- [TASK TO CARRY OUT]
Count how many lines of the data below contain the string "zero"; the reply should be that number alone.

Text-based design files:

○ ○ ○

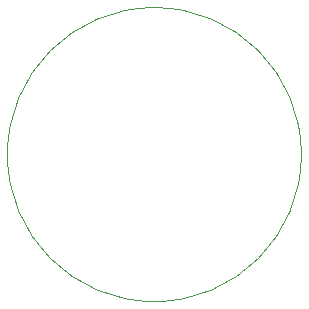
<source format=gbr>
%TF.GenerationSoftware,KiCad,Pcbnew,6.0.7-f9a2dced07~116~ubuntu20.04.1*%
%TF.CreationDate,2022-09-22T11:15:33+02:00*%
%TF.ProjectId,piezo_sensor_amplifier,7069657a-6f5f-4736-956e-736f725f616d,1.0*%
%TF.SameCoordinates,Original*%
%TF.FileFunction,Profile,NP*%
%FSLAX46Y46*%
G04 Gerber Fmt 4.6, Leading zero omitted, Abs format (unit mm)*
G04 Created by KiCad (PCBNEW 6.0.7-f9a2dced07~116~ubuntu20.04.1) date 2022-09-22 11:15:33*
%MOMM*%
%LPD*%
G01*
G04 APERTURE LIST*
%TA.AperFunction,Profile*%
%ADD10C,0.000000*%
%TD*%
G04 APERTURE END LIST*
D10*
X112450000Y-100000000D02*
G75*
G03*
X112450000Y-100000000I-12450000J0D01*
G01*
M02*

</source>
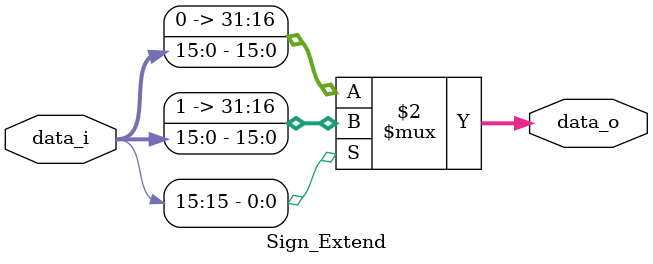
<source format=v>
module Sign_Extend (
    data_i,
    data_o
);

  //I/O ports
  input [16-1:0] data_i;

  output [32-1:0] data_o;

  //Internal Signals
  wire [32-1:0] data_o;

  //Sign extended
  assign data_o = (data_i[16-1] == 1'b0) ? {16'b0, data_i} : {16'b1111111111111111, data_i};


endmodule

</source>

○ ○ ○

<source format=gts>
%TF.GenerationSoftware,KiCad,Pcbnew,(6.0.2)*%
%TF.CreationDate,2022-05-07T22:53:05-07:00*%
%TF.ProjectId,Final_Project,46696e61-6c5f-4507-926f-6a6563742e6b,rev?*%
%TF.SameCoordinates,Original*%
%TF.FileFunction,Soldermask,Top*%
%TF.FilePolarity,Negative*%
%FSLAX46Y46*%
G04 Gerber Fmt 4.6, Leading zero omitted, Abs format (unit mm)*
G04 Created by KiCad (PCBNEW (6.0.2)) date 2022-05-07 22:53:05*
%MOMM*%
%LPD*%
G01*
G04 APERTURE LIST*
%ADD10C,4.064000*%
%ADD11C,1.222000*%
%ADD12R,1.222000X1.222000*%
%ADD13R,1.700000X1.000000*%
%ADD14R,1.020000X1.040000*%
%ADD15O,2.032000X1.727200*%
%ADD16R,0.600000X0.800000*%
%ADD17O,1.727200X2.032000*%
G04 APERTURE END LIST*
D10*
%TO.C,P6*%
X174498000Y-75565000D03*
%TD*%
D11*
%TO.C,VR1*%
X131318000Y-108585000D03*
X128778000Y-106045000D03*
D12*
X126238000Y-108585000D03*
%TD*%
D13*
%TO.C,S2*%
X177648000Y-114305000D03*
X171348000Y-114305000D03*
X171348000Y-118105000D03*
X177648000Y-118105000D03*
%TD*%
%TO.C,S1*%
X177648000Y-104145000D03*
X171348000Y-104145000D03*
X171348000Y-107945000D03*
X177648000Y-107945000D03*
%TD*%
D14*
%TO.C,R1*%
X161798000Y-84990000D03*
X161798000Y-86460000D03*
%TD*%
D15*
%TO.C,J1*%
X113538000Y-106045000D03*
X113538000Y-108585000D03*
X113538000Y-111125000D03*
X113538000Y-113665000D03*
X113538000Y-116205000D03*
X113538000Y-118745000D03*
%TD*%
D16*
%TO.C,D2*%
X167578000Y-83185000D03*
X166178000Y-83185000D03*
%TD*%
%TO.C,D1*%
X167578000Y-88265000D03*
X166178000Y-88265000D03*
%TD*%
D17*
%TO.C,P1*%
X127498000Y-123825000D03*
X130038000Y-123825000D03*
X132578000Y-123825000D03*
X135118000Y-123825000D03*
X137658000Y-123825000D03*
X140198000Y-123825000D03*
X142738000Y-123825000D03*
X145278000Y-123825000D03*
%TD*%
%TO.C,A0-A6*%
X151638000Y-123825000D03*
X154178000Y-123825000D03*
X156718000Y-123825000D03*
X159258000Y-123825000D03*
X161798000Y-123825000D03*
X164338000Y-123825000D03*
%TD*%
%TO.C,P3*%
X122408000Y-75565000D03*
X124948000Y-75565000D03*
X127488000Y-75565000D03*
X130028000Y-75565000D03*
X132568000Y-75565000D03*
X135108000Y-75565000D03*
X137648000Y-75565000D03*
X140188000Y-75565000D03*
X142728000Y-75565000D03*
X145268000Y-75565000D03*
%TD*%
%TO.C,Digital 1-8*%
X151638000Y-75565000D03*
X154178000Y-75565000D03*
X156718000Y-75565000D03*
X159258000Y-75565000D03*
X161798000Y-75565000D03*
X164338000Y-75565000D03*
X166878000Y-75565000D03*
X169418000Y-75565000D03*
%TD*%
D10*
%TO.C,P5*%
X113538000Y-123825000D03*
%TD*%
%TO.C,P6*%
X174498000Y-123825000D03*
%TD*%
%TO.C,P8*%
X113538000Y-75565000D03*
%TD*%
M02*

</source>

○ ○ ○

- [EXERCISE OUTPUT]
2